Pierre Bentata : Avant toute chose, il convient de se méfier dès qu'un propos use de l'épithèse "néolibéral, parce que ce terme, utilisé par tous les détracteurs du libéralisme et du marché, n'a aucun sens et ne leur sert qu'à dissocier les bienfaits du libéralisme et de ces éventuels défauts. Autrement dit, tout propos critiquant le néolibéralisme est nécessairement idéologique et politique, donc peu crédible. 

M. Pigasse ne fait pas exception lorsqu'il évoque le "triptyque: mondialisation, baisse du rôle de l'état et recul de la protection sociale". La mondialisation, que beaucoup fustigent aujourd'hui, signifie simplement que toutes les personnes du monde, où qu'elles se trouvent, participent à une activité économique devenue globale. La mondialisation pourrait se résumer à une lutte collective et décentralisée contre la pauvreté, dont les résultats sont miraculeux. Depuis l'essor de la mondialisation, dans les années 1960, la mondialisation a permis à près de 1 milliard de personnes de sortir de l'extrême pauvreté, soit 138 mille personnes tous les jours. Ceux qui critiquent la mondialisation ou pire encore, souhaitent sa fin, feraient bien de regarder les chiffres et d'apprendre un peu d'histoire. 

Par ailleurs, rien ne permet d'affirmer que le rôle des Etats est en recul.
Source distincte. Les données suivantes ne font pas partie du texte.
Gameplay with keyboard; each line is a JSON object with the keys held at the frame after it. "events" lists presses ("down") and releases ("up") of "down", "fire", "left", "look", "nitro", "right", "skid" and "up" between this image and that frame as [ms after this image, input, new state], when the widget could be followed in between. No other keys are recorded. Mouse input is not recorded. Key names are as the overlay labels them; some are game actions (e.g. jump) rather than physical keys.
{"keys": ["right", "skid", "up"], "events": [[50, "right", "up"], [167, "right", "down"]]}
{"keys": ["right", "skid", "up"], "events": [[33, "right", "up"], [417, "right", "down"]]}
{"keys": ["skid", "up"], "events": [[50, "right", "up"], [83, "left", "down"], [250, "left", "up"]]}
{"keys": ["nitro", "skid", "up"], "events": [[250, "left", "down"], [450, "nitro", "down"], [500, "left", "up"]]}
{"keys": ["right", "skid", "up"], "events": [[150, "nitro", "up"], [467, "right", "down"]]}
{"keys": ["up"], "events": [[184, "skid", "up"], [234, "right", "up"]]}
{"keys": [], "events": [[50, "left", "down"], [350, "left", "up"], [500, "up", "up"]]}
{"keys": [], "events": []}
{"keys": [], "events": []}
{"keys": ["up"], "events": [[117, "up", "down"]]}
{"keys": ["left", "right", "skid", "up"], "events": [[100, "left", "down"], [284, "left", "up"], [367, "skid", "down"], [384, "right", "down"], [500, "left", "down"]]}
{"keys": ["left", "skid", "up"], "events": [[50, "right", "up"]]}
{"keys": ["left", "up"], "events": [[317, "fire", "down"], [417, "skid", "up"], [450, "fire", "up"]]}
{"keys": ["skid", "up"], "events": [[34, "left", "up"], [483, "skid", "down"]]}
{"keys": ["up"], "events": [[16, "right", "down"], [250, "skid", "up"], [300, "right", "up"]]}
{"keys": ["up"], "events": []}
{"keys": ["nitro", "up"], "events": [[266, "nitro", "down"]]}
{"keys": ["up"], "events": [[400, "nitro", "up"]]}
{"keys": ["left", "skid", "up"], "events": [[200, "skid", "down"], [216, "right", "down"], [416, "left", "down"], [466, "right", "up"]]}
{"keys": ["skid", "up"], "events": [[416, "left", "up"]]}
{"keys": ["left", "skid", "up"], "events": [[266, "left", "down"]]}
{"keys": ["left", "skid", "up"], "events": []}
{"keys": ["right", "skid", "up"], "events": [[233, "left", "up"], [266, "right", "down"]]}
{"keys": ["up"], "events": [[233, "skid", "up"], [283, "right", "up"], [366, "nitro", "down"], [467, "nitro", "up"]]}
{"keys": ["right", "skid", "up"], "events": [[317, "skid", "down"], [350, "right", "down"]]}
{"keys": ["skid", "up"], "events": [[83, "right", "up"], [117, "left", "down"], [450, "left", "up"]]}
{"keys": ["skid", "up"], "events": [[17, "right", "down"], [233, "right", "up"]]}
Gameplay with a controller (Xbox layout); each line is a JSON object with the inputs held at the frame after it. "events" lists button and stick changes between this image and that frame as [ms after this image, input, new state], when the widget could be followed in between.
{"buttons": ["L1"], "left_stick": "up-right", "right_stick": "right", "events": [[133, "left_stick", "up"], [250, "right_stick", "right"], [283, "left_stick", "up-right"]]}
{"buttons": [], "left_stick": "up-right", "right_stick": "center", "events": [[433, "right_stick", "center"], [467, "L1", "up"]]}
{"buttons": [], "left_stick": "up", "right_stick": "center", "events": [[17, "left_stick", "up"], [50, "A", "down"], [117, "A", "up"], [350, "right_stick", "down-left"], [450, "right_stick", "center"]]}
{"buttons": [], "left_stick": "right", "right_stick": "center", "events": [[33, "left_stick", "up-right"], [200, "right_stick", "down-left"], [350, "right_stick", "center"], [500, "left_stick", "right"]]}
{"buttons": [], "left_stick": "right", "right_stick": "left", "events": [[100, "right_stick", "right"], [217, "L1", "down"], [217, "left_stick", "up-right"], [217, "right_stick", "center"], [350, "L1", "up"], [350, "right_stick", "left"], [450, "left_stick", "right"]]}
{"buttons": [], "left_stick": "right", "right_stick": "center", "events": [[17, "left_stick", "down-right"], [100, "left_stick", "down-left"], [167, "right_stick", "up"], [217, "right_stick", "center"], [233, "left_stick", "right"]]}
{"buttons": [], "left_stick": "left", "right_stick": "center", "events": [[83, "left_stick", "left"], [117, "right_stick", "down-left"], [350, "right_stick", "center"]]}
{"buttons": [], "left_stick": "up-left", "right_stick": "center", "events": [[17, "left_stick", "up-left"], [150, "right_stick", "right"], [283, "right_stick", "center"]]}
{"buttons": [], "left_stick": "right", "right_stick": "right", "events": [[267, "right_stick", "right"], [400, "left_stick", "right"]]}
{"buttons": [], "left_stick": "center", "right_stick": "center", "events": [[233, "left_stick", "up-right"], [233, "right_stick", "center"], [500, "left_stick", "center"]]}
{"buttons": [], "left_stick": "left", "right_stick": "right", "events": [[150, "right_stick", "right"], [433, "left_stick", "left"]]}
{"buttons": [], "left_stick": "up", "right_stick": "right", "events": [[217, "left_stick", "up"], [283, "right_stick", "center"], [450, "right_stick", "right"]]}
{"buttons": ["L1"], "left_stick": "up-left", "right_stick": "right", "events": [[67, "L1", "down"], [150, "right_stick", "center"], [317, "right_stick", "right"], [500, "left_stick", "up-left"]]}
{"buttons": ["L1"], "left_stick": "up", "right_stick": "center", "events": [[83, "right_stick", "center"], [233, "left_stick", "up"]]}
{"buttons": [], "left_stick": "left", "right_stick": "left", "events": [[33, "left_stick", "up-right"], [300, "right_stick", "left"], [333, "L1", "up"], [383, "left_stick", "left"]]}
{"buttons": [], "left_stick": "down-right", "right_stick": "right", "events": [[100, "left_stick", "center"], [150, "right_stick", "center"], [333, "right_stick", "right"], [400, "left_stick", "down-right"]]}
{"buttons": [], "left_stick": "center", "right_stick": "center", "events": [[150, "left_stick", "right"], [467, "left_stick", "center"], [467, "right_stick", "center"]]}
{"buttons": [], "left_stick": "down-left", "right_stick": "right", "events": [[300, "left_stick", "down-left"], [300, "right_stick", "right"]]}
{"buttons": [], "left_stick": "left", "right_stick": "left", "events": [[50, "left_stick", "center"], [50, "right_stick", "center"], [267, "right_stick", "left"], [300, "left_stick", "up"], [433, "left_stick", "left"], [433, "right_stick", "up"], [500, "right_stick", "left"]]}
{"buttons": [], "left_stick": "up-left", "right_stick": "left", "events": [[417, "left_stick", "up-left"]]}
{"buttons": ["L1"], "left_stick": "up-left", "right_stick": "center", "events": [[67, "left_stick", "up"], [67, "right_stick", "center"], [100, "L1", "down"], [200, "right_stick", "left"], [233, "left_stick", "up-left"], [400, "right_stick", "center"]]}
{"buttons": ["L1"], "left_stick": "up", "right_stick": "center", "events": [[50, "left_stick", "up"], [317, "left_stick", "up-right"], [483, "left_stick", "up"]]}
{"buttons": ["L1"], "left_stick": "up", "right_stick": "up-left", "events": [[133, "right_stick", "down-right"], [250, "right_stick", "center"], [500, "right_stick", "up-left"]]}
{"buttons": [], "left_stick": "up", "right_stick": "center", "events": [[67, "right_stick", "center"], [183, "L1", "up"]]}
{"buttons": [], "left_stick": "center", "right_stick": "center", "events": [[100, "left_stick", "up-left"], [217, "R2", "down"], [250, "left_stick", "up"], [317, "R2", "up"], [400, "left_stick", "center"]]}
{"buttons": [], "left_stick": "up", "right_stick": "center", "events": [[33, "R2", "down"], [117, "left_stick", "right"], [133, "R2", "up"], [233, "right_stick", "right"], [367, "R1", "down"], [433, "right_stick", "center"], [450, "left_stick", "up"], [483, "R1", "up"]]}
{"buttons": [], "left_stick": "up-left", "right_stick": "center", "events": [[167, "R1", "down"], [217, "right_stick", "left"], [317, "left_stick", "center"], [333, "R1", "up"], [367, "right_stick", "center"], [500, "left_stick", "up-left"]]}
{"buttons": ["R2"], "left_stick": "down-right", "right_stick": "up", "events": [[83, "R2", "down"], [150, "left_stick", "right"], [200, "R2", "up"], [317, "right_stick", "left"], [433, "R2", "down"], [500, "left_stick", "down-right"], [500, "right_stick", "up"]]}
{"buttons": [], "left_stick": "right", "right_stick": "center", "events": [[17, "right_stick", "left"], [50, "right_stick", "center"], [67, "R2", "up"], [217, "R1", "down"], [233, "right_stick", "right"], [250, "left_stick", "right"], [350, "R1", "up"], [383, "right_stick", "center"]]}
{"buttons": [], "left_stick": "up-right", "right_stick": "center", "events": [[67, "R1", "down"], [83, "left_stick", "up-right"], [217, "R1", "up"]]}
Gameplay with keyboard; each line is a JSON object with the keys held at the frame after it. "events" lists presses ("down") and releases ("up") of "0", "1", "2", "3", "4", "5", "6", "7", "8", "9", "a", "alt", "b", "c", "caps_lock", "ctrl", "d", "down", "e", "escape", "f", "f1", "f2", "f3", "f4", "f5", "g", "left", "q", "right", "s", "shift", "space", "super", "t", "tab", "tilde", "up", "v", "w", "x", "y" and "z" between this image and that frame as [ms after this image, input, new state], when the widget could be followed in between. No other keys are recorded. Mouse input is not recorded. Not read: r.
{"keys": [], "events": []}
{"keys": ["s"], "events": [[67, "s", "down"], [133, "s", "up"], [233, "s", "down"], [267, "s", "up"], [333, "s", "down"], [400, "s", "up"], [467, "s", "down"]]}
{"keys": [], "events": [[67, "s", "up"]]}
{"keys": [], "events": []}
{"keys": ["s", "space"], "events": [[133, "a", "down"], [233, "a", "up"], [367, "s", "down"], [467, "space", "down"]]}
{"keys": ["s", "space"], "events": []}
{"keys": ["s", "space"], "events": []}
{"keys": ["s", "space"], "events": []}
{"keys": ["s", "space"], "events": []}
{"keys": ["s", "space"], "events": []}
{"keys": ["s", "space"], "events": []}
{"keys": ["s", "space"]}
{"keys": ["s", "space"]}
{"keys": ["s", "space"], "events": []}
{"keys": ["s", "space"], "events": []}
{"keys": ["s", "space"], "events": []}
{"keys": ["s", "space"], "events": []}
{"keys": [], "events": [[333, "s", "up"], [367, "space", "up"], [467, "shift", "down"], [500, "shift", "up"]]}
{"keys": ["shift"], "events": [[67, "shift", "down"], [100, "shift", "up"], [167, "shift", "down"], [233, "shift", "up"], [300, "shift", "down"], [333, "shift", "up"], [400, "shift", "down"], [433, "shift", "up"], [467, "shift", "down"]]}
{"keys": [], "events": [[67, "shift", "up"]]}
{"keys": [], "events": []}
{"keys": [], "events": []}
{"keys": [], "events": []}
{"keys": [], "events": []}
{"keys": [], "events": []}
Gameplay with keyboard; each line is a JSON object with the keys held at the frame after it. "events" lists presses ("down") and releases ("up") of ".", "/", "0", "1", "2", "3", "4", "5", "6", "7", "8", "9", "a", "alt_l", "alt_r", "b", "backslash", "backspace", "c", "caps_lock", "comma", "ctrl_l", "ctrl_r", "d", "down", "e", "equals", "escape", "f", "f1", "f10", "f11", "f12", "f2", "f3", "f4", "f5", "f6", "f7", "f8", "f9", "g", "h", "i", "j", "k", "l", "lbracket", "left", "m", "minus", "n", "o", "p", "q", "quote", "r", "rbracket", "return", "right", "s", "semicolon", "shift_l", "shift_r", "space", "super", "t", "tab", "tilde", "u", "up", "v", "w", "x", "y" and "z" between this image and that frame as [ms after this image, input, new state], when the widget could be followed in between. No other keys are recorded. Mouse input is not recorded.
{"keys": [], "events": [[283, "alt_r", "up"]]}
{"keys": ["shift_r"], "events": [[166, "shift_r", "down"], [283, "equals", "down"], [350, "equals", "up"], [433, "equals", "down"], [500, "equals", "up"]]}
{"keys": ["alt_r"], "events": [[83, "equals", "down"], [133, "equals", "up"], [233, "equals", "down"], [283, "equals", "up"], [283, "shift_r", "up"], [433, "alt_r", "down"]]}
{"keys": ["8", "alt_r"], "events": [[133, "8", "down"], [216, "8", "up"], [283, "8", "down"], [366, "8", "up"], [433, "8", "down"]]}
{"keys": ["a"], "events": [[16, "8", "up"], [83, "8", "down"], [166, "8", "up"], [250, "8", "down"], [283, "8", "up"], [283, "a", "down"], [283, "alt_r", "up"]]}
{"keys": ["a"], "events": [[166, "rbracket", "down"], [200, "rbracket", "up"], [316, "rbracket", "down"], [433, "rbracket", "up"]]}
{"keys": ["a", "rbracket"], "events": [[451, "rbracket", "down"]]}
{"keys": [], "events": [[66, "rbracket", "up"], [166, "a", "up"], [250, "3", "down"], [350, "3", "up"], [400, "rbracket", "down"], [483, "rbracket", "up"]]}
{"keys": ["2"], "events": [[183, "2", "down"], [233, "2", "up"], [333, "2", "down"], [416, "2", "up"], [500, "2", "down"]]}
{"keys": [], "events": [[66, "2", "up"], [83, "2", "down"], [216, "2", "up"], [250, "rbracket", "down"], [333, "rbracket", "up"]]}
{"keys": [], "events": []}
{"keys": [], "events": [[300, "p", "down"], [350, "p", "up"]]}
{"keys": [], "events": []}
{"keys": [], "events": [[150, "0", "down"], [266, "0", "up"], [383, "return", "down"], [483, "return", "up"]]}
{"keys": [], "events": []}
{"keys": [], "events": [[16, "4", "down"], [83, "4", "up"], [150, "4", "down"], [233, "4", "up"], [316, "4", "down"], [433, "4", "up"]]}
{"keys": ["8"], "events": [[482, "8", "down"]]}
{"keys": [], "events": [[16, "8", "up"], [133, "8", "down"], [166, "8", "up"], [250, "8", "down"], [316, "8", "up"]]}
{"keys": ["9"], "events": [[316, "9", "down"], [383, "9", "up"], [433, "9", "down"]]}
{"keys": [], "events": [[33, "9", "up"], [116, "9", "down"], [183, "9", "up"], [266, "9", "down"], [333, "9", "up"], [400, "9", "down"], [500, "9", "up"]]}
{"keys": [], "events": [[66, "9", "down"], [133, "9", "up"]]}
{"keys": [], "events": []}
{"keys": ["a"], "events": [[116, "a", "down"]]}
Il n'y a qu'à observer la croissance de la dette publique, ou mieux encore, l'inflation réglementaire et législative qui caractérise nos sociétés. L'Etat est partout; il n'existe plus une seule composante de nos vies qui ne soit régie ou du moins encadrée par des lois, des normes, des décrets. S'il est une certitude, c'est bien que l'Etat est parvenu à s'immiscer partout, au motif qu'il se présente comme l'assureur de tous les risques et de tous les maux, et le garant de la sécurité de tous. 

Et c'est bien là le problème. L'inefficacité des Etats providence occidentaux tient justement au fait qu'ils assument trop de fonctions différentes et contradictoires. Impossible d'assurer la sécurité et de promouvoir la liberté en même temps; impossible d'encourager la croissance tout en luttant contre les inégalités de revenus; impossible d'inciter les entrepreneurs à innover tout en garantissant un risque zéro. Ce que ne comprennent pas les étatistes comme M. Pigasse, c'est que l'omniprésence de l'Etat constitue la cause de son inefficacité et de sa perte de légitimité. La crise actuelle le démontre. Si l'Etat s'est trouvé dépourvu au début de l'épidémie, et incapable ensuite de réagir, c'est parce qu'il était déjà surendetté, empêtré dans une bureaucratie trop lourde et coincé par des objectifs inconciliables. 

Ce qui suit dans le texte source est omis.